The New York Times also knows that a misleading headline hurts a reader’s ability to recall the article’s details. In this case, although the story states that Tigrayan fighters looted USAID’s warehouses, elsewhere in the body of the story, it is the headline “Ethiopian Rebels Looted American Aid Stores, U.S. Official Says.” that linger in readers’ memory.
The disinformation in this article goes beyond the title, however. The reporter quoted a Twitter statement of Mr. Getachew K. Reda, TPLF’s mouthpiece, who stated:
“While we cannot vouch for every unacceptable behavior of off-grid fighters in such matters, we have evidence that such looting is mainly orchestrated by local individuals & groups.” Beyond blaming the locals, Mr. Reda never said the Amhara’s are to blame for the looting. The New York Times article, however, claimed Mr. Reda’s tweet blamed Amharas.

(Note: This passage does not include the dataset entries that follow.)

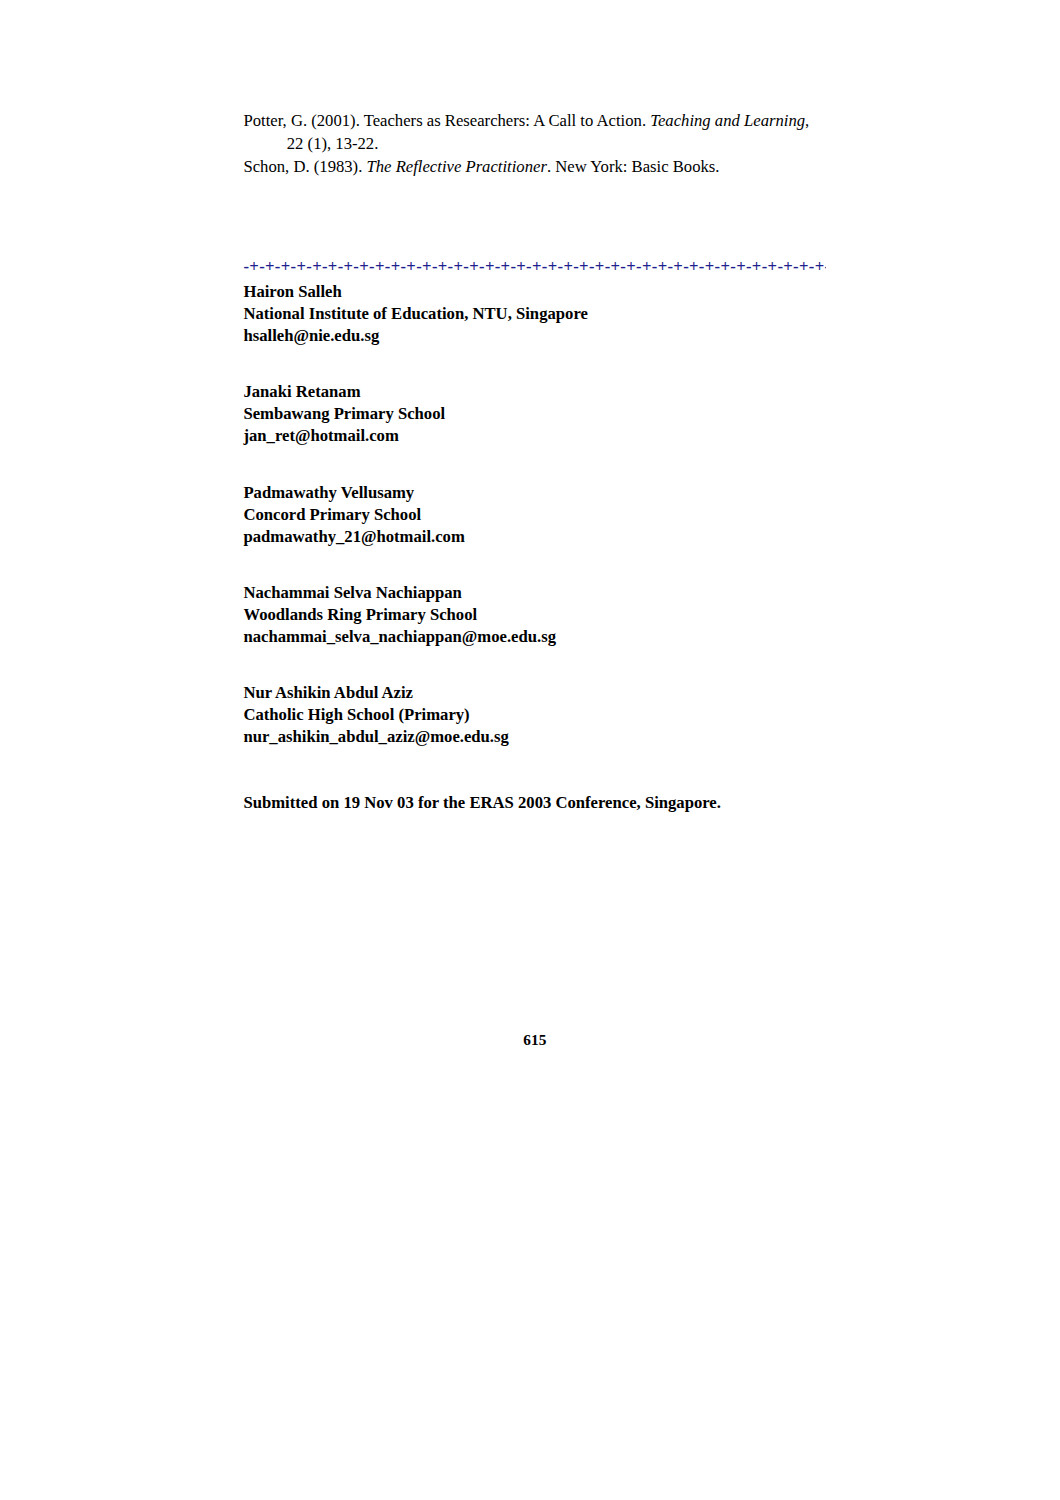Potter, G. (2001). Teachers as Researchers: A Call to Action. Teaching and Learning, 22 (1), 13-22.
Schon, D. (1983). The Reflective Practitioner. New York: Basic Books.
-+-+-+-+-+-+-+-+-+-+-+-+-+-+-+-+-+-+-+-+-+-+-+-+-+-+-+-+-+-+-+-+-+-+-+-+-+-+-+-+-+-+-+-+-+-
Hairon Salleh
National Institute of Education, NTU, Singapore
hsalleh@nie.edu.sg
Janaki Retanam
Sembawang Primary School
jan_ret@hotmail.com
Padmawathy Vellusamy
Concord Primary School
padmawathy_21@hotmail.com
Nachammai Selva Nachiappan
Woodlands Ring Primary School
nachammai_selva_nachiappan@moe.edu.sg
Nur Ashikin Abdul Aziz
Catholic High School (Primary)
nur_ashikin_abdul_aziz@moe.edu.sg
Submitted on 19 Nov 03 for the ERAS 2003 Conference, Singapore.
615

While the focus of this article was the biased reporting of the New York Times, mainstream western media, such as CNN, the Washington Post, Financial Times, the Economist, BBC, Al Jazeera, and so on, have had, at one time or another, engaged in similar misleading reporting. This is the reason why most Ethiopians nowadays have lost trust in mainstream western media.
In the past, the New York Times reporting was a big part of why America invaded Iraq. In 2003, Judith Miller wrote a series of exclusive, front-page stories on Saddam Hussein and his alleged capacity to produce Weapons of Mass Destruction (WMD). At the time the U.S. invaded Iraq, most of the Times’ readers believed Iraq possessed WMD. After the invasion of Iraq on the wrong premises and the loss of lives, including that of American soldiers, Miller’s reports were discredited, and she spent 85 days in jail for not revealing her confidential sources.
On a similar trend, Declan Walsh is the new Judith Miller, and this time the country is an old African nation and a close ally of the United States. The New York Times is engaged in producing articles that lack solid evidence, and Americans are deceived into believing a consequential and purposefully distorted account of events. One would recall Marx’s cliched quote — “history repeats itself first as tragedy, and second as farce.” Except that the lives of over 110 million people are hardly a farce.